### Source records
============

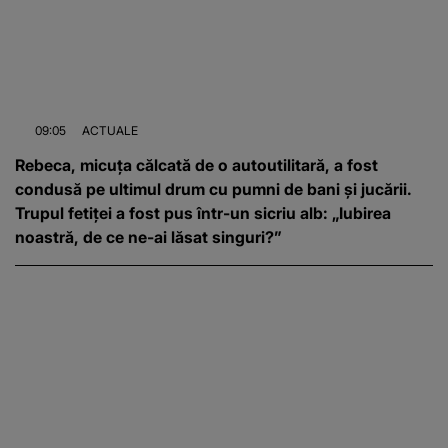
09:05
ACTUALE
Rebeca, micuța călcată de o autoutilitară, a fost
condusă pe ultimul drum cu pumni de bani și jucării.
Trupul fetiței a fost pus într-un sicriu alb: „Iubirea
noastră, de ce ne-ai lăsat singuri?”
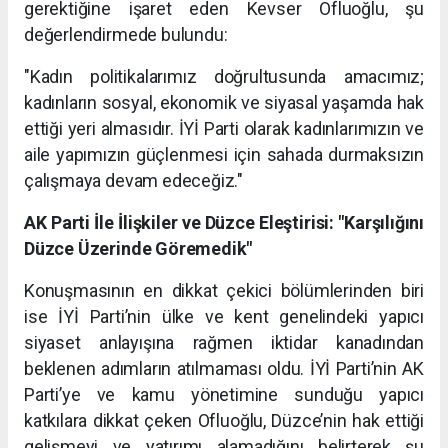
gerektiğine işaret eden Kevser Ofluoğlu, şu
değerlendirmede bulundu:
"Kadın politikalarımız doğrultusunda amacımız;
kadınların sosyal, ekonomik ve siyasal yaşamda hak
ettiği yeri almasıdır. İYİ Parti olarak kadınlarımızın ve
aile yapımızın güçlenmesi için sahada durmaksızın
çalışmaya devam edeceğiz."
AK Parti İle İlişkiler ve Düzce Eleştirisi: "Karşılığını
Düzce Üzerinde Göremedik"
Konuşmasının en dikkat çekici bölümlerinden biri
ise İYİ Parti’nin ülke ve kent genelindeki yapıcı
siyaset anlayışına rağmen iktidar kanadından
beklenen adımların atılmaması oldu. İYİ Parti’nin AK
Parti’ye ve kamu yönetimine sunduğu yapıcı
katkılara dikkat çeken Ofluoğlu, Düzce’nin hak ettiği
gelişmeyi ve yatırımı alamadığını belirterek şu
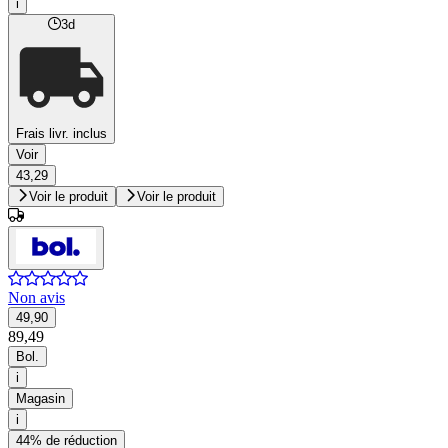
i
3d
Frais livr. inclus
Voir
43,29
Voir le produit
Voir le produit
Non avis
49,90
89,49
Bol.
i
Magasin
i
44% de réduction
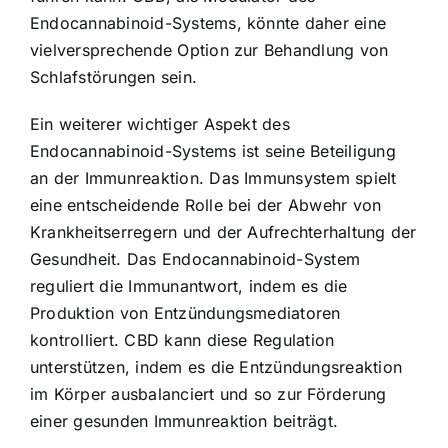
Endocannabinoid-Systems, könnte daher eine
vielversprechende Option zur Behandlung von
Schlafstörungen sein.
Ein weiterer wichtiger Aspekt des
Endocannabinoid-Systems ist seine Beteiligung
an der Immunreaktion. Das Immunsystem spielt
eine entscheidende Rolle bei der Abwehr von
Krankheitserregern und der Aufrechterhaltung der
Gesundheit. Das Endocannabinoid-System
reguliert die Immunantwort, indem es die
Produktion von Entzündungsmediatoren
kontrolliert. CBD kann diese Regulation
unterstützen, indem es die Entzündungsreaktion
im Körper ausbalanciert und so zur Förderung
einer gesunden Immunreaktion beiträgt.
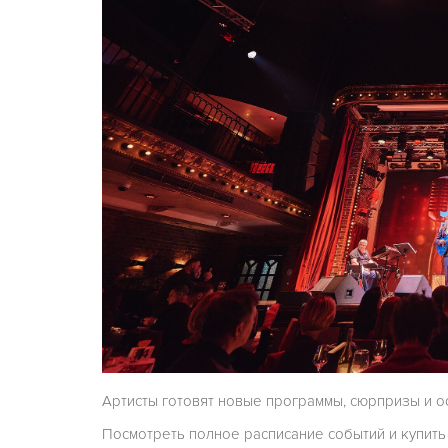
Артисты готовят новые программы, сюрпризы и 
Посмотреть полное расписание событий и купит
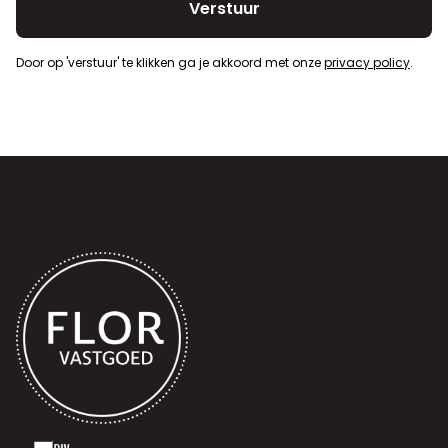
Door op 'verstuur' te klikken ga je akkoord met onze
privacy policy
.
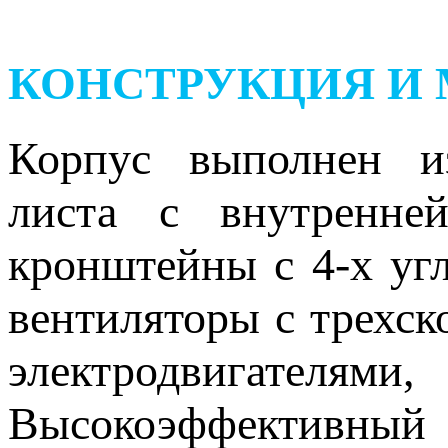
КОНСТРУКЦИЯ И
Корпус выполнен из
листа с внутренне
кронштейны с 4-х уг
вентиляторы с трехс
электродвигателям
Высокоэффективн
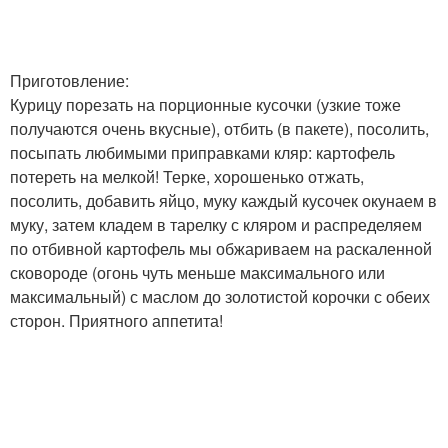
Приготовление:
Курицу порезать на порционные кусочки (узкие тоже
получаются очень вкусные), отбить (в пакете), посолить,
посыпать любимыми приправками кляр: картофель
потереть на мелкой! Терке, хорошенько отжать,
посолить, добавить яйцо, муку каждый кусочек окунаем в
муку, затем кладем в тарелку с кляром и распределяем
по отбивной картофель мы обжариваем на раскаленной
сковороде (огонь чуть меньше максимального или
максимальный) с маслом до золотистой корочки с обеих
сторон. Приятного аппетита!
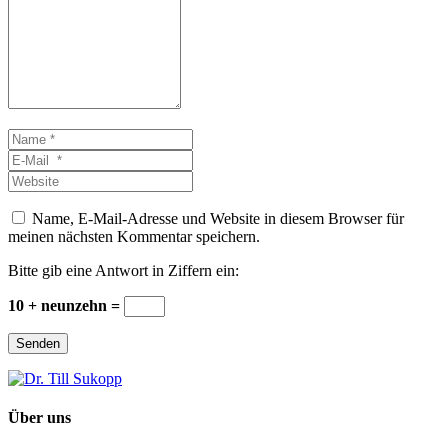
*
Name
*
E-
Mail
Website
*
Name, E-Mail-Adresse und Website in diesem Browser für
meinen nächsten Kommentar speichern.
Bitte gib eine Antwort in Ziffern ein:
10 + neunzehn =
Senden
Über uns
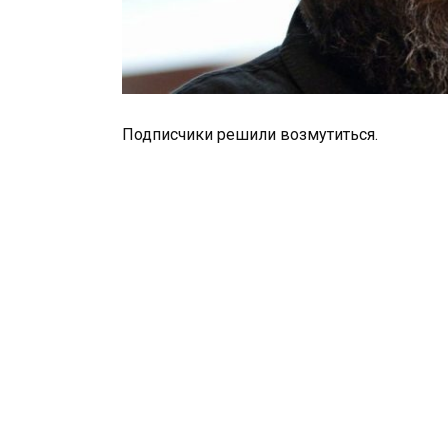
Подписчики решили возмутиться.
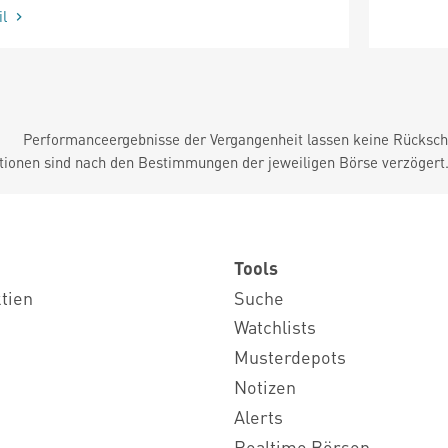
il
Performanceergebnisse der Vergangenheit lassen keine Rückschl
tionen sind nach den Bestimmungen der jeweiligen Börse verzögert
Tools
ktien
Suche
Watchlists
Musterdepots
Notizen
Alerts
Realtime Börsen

============

### Problem
Gather every line in the data above that contains the word "fost", copying each line in full. Matching is case-sensitive.

### Exercise answer
Rebeca, micuța călcată de o autoutilitară, a fost
Trupul fetiței a fost pus într-un sicriu alb: „Iubirea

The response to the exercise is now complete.